**SOURCE DATA**
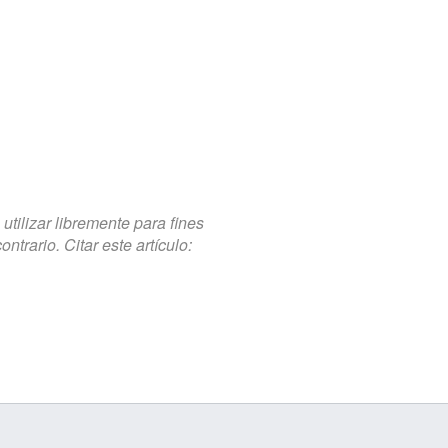
tilizar libremente para fines
trario. Citar este artículo:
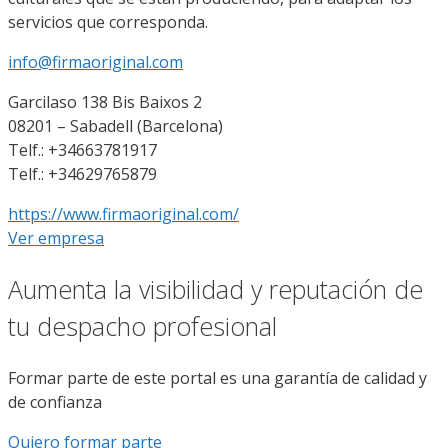
servicios que corresponda.
info@firmaoriginal.com
Garcilaso 138 Bis Baixos 2
08201 – Sabadell (Barcelona)
Telf.: +34663781917
Telf.: +34629765879
https://www.firmaoriginal.com/
Ver empresa
Aumenta la visibilidad y reputación de
tu despacho profesional
Formar parte de este portal es una garantía de calidad y
de confianza
Quiero formar parte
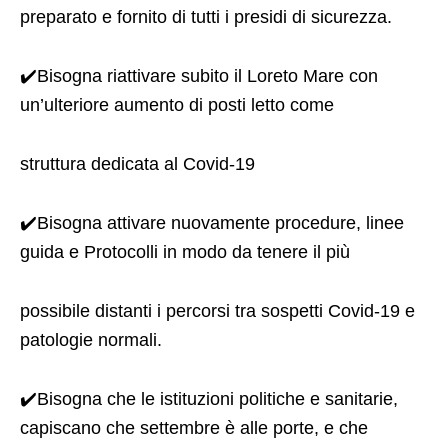
preparato e fornito di tutti i presidi di sicurezza.
✔️Bisogna riattivare subito il Loreto Mare con
un’ulteriore aumento di posti letto come
struttura dedicata al Covid-19
✔️Bisogna attivare nuovamente procedure, linee
guida e Protocolli in modo da tenere il più
possibile distanti i percorsi tra sospetti Covid-19 e
patologie normali.
✔️Bisogna che le istituzioni politiche e sanitarie,
capiscano che settembre è alle porte, e che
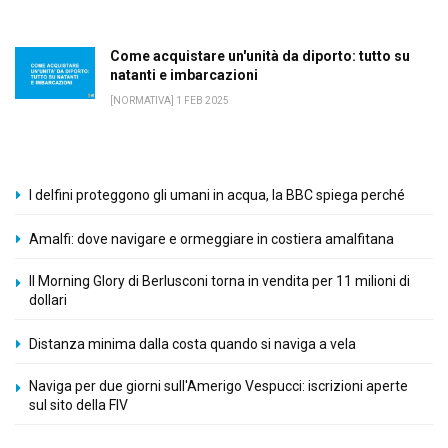
Come acquistare un'unità da diporto: tutto su
natanti e imbarcazioni
[NORMATIVA] 1 FEB 2025
I delfini proteggono gli umani in acqua, la BBC spiega perché
Amalfi: dove navigare e ormeggiare in costiera amalfitana
Il Morning Glory di Berlusconi torna in vendita per 11 milioni di
dollari
Distanza minima dalla costa quando si naviga a vela
Naviga per due giorni sull'Amerigo Vespucci: iscrizioni aperte
sul sito della FIV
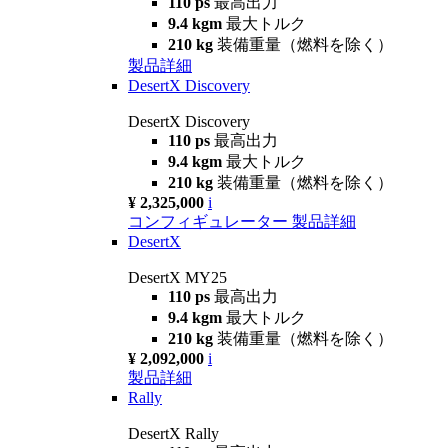
110 ps
最高出力
9.4 kgm
最大トルク
210 kg
装備重量（燃料を除く）
製品詳細
DesertX Discovery
DesertX Discovery
110 ps
最高出力
9.4 kgm
最大トルク
210 kg
装備重量（燃料を除く）
¥ 2,325,000
i
コンフィギュレーター
製品詳細
DesertX
DesertX MY25
110 ps
最高出力
9.4 kgm
最大トルク
210 kg
装備重量（燃料を除く）
¥ 2,092,000
i
製品詳細
Rally
DesertX Rally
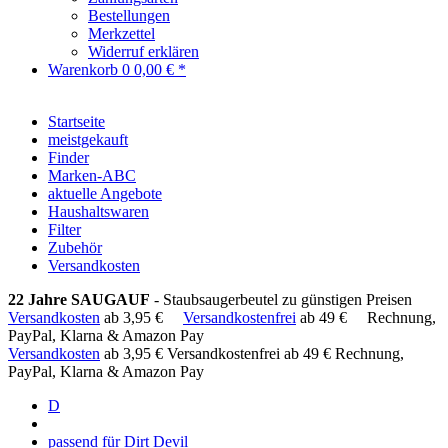
Bestellungen
Merkzettel
Widerruf erklären
Warenkorb
0
0,00 € *
Startseite
meistgekauft
Finder
Marken-ABC
aktuelle Angebote
Haushaltswaren
Filter
Zubehör
Versandkosten
22 Jahre SAUGAUF
- Staubsaugerbeutel zu günstigen Preisen
Versandkosten
ab 3,95 €
Versandkostenfrei
ab 49 €
Rechnung,
PayPal, Klarna & Amazon Pay
Versandkosten
ab 3,95 €
Versandkostenfrei ab 49 €
Rechnung,
PayPal, Klarna & Amazon Pay
D
passend für Dirt Devil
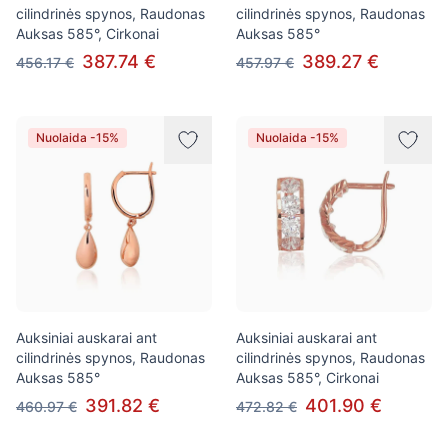
cilindrinės spynos, Raudonas
cilindrinės spynos, Raudonas
Auksas 585°, Cirkonai
Auksas 585°
387.74 €
389.27 €
456.17 €
457.97 €
Nuolaida -15%
Nuolaida -15%
Auksiniai auskarai ant
Auksiniai auskarai ant
cilindrinės spynos, Raudonas
cilindrinės spynos, Raudonas
Auksas 585°
Auksas 585°, Cirkonai
391.82 €
401.90 €
460.97 €
472.82 €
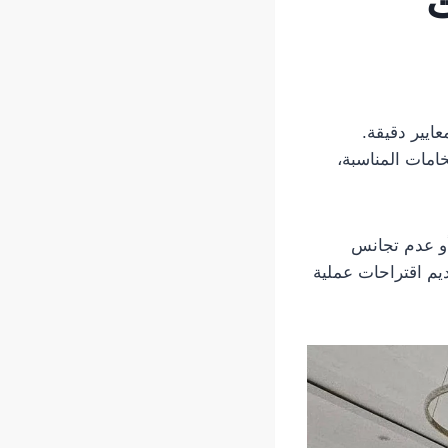
ت
ايير دقيقة.
امات المناسبة،
 أو عدم تجانس
يم اقتراحات عملية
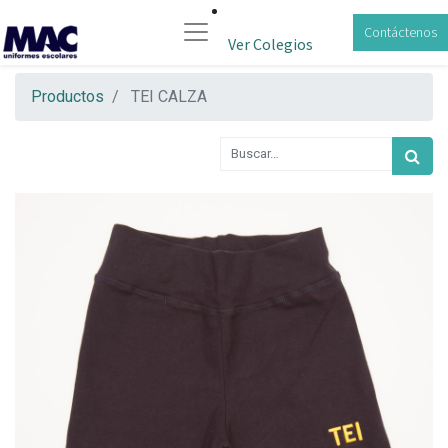
Contáctenos
Ver Colegios
Productos
TEI CALZA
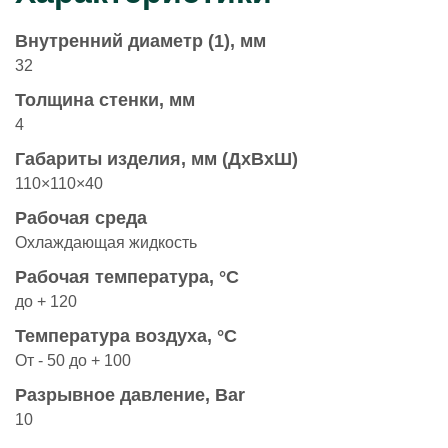
Внутренний диаметр (1), мм
32
Толщина стенки, мм
4
Габариты изделия, мм (ДхВхШ)
110×110×40
Рабочая среда
Охлаждающая жидкость
Рабочая температура, °С
до + 120
Температура воздуха, °С
От - 50 до + 100
Разрывное давление, Bar
10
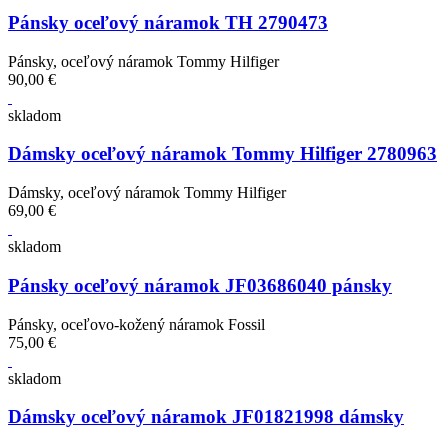
Pánsky oceľový náramok TH 2790473
Pánsky, oceľový náramok Tommy Hilfiger
90,00 €
skladom
Dámsky oceľový náramok Tommy Hilfiger 2780963
Dámsky, oceľový náramok Tommy Hilfiger
69,00 €
skladom
Pánsky oceľový náramok JF03686040 pánsky
Pánsky, oceľovo-kožený náramok Fossil
75,00 €
skladom
Dámsky oceľový náramok JF01821998 dámsky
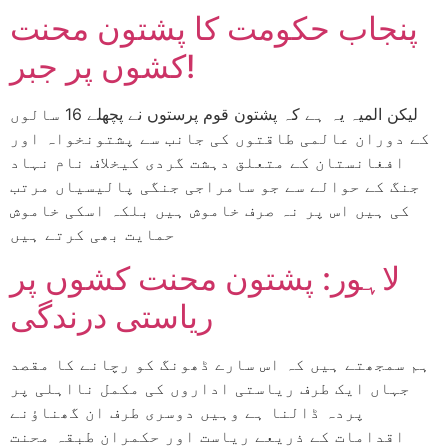
پنجاب حکومت کا پشتون محنت
کشوں پر جبر!
لیکن المیہ یہ ہے کہ پشتون قوم پرستوں نے پچھلے 16 سالوں
کے دوران عالمی طاقتوں کی جانب سے پشتونخواہ اور
افغانستان کے متعلق دہشت گردی کیخلاف نام نہاد
جنگ کے حوالے سے جو سامراجی جنگی پالیسیاں مرتب
کی ہیں اس پر نہ صرف خاموش ہیں بلکہ اسکی خاموش
حمایت بھی کرتے ہیں
لاہور: پشتون محنت کشوں پر
ریاستی درندگی
ہم سمجھتے ہیں کہ اس سارے ڈھونگ کو رچانے کا مقصد
جہاں ایک طرف ریاستی اداروں کی مکمل نااہلی پر
پردہ ڈالنا ہے وہیں دوسری طرف ان گھناؤنے
اقدامات کے ذریعے ریاست اور حکمران طبقہ محنت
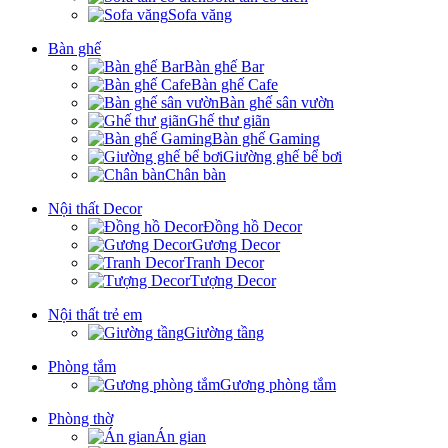
Sofa văng
Bàn ghế
Bàn ghế Bar
Bàn ghế Cafe
Bàn ghế sân vườn
Ghế thư giãn
Bàn ghế Gaming
Giường ghế bể bơi
Chân bàn
Nội thất Decor
Đồng hồ Decor
Gương Decor
Tranh Decor
Tượng Decor
Nội thất trẻ em
Giường tầng
Phòng tắm
Gương phòng tắm
Phòng thờ
Án gian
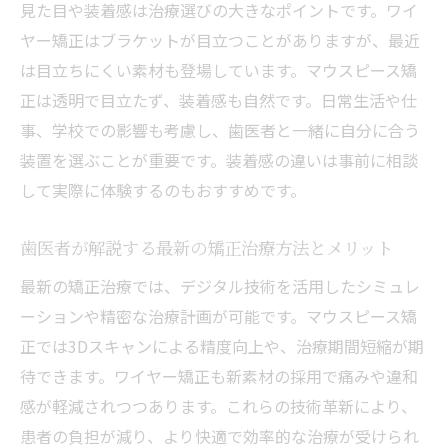
見た目や装着感は治療選びの大きなポイントです。ワイ
ヤー矯正はブラケットが目立つことがありますが、最近
は目立ちにくい素材も登場しています。マウスピース矯
正は透明で目立たず、装着感も自然です。日常生活や仕
事、学校での影響も考慮し、歯医者と一緒に自分に合う
装置を選ぶことが重要です。装着感の違いは事前に相談
して実際に体験するのもおすすめです。
歯医者が解説する最新の矯正治療方法とメリット
最新の矯正治療では、デジタル技術を活用したシミュレ
ーションや精密な治療計画が可能です。マウスピース矯
正では3Dスキャンによる精度向上や、治療期間短縮が期
待できます。ワイヤー矯正も新素材の採用で痛みや違和
感が軽減されつつあります。これらの技術革新により、
患者の負担が減り、より快適で効率的な治療が受けられ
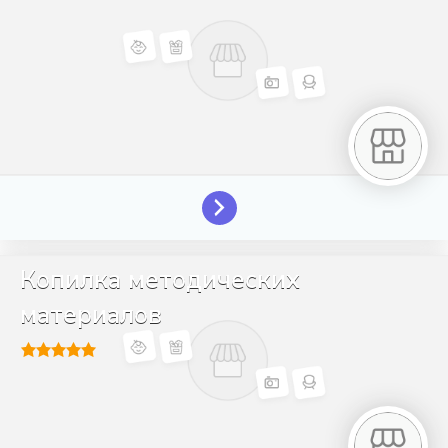
Копилка методических
материалов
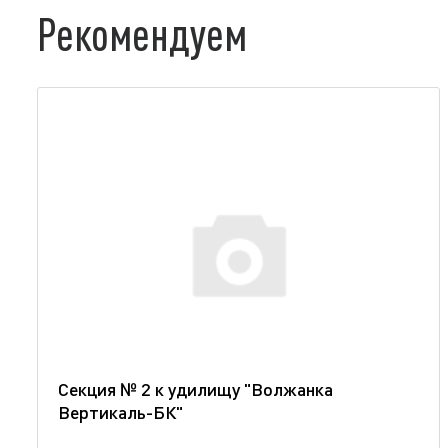
Рекомендуем
Секция № 2 к удилищу "Волжанка
Вертикаль-БК"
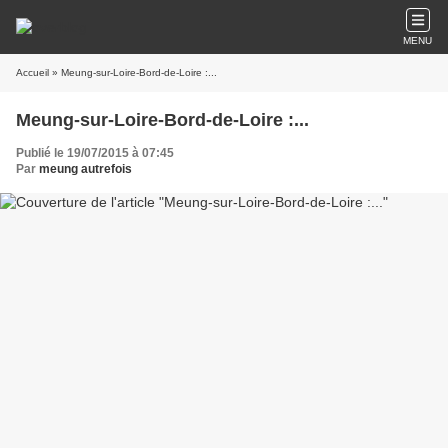
MENU
Accueil
» Meung-sur-Loire-Bord-de-Loire :...
Meung-sur-Loire-Bord-de-Loire :...
Publié le 19/07/2015 à 07:45
Par
meung autrefois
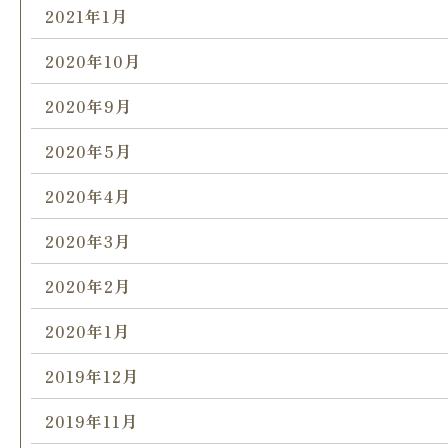
2021年1月
2020年10月
2020年9月
2020年5月
2020年4月
2020年3月
2020年2月
2020年1月
2019年12月
2019年11月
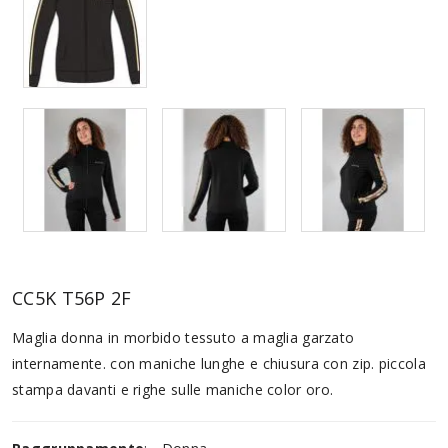
CC5K T56P 2F
Maglia donna in morbido tessuto a maglia garzato
internamente. con maniche lunghe e chiusura con zip. piccola
stampa davanti e righe sulle maniche color oro.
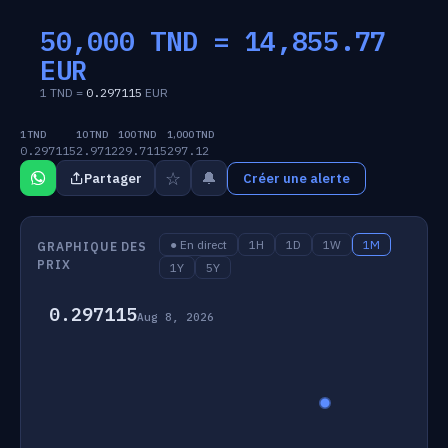
50,000 TND =
14,855.77
EUR
1 TND =
0.297115
EUR
1 TND
10 TND
100 TND
1,000 TND
0.297115
2.9712
29.7115
297.12
☆
🔔
Partager
Créer une alerte
● En direct
1H
1D
1W
1M
GRAPHIQUE DES
PRIX
1Y
5Y
0.297115
Aug 8, 2026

**YOUR GOAL**
Transcribe every line of the records exactly. Pictures do not belong in the copy.

**SOLVED EXERCISE**
tilizar libremente para fines
trario. Citar este artículo:
servicios que corresponda.
info@firmaoriginal.com
Garcilaso 138 Bis Baixos 2
08201 – Sabadell (Barcelona)
Telf.: +34663781917
Telf.: +34629765879
https://www.firmaoriginal.com/
Ver empresa
Aumenta la visibilidad y reputación de
tu despacho profesional
Formar parte de este portal es una garantía de calidad y
de confianza
Quiero formar parte
preparato e fornito di tutti i presidi di sicurezza.
✔️Bisogna riattivare subito il Loreto Mare con
un’ulteriore aumento di posti letto come
struttura dedicata al Covid-19
✔️Bisogna attivare nuovamente procedure, linee
guida e Protocolli in modo da tenere il più
possibile distanti i percorsi tra sospetti Covid-19 e
patologie normali.
✔️Bisogna che le istituzioni politiche e sanitarie,
capiscano che settembre è alle porte, e che
Come acquistare un'unità da diporto: tutto su
natanti e imbarcazioni
[NORMATIVA] 1 FEB 2025
I delfini proteggono gli umani in acqua, la BBC spiega perché
Amalfi: dove navigare e ormeggiare in costiera amalfitana
Il Morning Glory di Berlusconi torna in vendita per 11 milioni di
dollari
Distanza minima dalla costa quando si naviga a vela
Naviga per due giorni sull'Amerigo Vespucci: iscrizioni aperte
sul sito della FIV
110 ps
最高出力
9.4 kgm
最大トルク
210 kg
装備重量（燃料を除く）
製品詳細
DesertX Discovery
DesertX Discovery
110 ps
最高出力
9.4 kgm
最大トルク
210 kg
装備重量（燃料を除く）
¥ 2,325,000
i
コンフィギュレーター
製品詳細
DesertX
DesertX MY25
110 ps
最高出力
9.4 kgm
最大トルク
210 kg
装備重量（燃料を除く）
¥ 2,092,000
i
製品詳細
Rally
DesertX Rally
Bestellungen
Merkzettel
Widerruf erklären
Warenkorb
0
0,00 € *
Startseite
meistgekauft
Finder
Marken-ABC
aktuelle Angebote
Haushaltswaren
Filter
Zubehör
Versandkosten
22 Jahre SAUGAUF
- Staubsaugerbeutel zu günstigen Preisen
Versandkosten
ab 3,95 €
Versandkostenfrei
ab 49 €
Rechnung,
PayPal, Klarna & Amazon Pay
Versandkosten
ab 3,95 €
Versandkostenfrei ab 49 €
Rechnung,
PayPal, Klarna & Amazon Pay
D
passend für Dirt Devil
cilindrinės spynos, Raudonas
cilindrinės spynos, Raudonas
Auksas 585°, Cirkonai
Auksas 585°
387.74 €
389.27 €
456.17 €
457.97 €
Nuolaida -15%
Nuolaida -15%
Auksiniai auskarai ant
Auksiniai auskarai ant
cilindrinės spynos, Raudonas
cilindrinės spynos, Raudonas
Auksas 585°
Auksas 585°, Cirkonai
391.82 €
401.90 €
460.97 €
472.82 €
ت
ايير دقيقة.
امات المناسبة،
 أو عدم تجانس
يم اقتراحات عملية
Contáctenos
Ver Colegios
Productos
TEI CALZA
Внутренний диаметр (1), мм
32
Толщина стенки, мм
4
Габариты изделия, мм (ДхВхШ)
110×110×40
Рабочая среда
Охлаждающая жидкость
Рабочая температура, °С
до + 120
Температура воздуха, °С
От - 50 до + 100
Разрывное давление, Bar
10
Pánsky oceľový náramok TH 2790473
Pánsky, oceľový náramok Tommy Hilfiger
90,00 €
skladom
Dámsky oceľový náramok Tommy Hilfiger 2780963
Dámsky, oceľový náramok Tommy Hilfiger
69,00 €
skladom
Pánsky oceľový náramok JF03686040 pánsky
Pánsky, oceľovo-kožený náramok Fossil
75,00 €
skladom
Dámsky oceľový náramok JF01821998 dámsky
پنجاب حکومت کا پشتون محنت
کشوں پر جبر!
لیکن المیہ یہ ہے کہ پشتون قوم پرستوں نے پچھلے 16 سالوں
کے دوران عالمی طاقتوں کی جانب سے پشتونخواہ اور
افغانستان کے متعلق دہشت گردی کیخلاف نام نہاد
جنگ کے حوالے سے جو سامراجی جنگی پالیسیاں مرتب
کی ہیں اس پر نہ صرف خاموش ہیں بلکہ اسکی خاموش
حمایت بھی کرتے ہیں
لاہور: پشتون محنت کشوں پر
ریاستی درندگی
ہم سمجھتے ہیں کہ اس سارے ڈھونگ کو رچانے کا مقصد
جہاں ایک طرف ریاستی اداروں کی مکمل نااہلی پر
پردہ ڈالنا ہے وہیں دوسری طرف ان گھناؤنے
اقدامات کے ذریعے ریاست اور حکمران طبقہ محنت
Sofa văng
Bàn ghế
Bàn ghế Bar
Bàn ghế Cafe
Bàn ghế sân vườn
Ghế thư giãn
Bàn ghế Gaming
Giường ghế bể bơi
Chân bàn
Nội thất Decor
Đồng hồ Decor
Gương Decor
Tranh Decor
Tượng Decor
Nội thất trẻ em
Giường tầng
Phòng tắm
Gương phòng tắm
Phòng thờ
Án gian
見た目や装着感は治療選びの大きなポイントです。ワイ
ヤー矯正はブラケットが目立つことがありますが、最近
は目立ちにくい素材も登場しています。マウスピース矯
正は透明で目立たず、装着感も自然です。日常生活や仕
事、学校での影響も考慮し、歯医者と一緒に自分に合う
装置を選ぶことが重要です。装着感の違いは事前に相談
して実際に体験するのもおすすめです。
歯医者が解説する最新の矯正治療方法とメリット
最新の矯正治療では、デジタル技術を活用したシミュレ
ーションや精密な治療計画が可能です。マウスピース矯
正では3Dスキャンによる精度向上や、治療期間短縮が期
待できます。ワイヤー矯正も新素材の採用で痛みや違和
感が軽減されつつあります。これらの技術革新により、
患者の負担が減り、より快適で効率的な治療が受けられ
Копилка методических
материалов
Рекомендуем
Секция № 2 к удилищу "Волжанка
Вертикаль-БК"
MENU
Accueil
» Meung-sur-Loire-Bord-de-Loire :...
Meung-sur-Loire-Bord-de-Loire :...
Publié le 19/07/2015 à 07:45
Par
meung autrefois
2021年1月
2020年10月
2020年9月
2020年5月
2020年4月
2020年3月
2020年2月
2020年1月
2019年12月
2019年11月
CC5K T56P 2F
Maglia donna in morbido tessuto a maglia garzato
internamente. con maniche lunghe e chiusura con zip. piccola
stampa davanti e righe sulle maniche color oro.
50,000 TND =
14,855.77
EUR
1 TND =
0.297115
EUR
1 TND
10 TND
100 TND
1,000 TND
0.297115
2.9712
29.7115
297.12
☆
🔔
Partager
Créer une alerte
● En direct
1H
1D
1W
1M
GRAPHIQUE DES
PRIX
1Y
5Y
0.297115
Aug 8, 2026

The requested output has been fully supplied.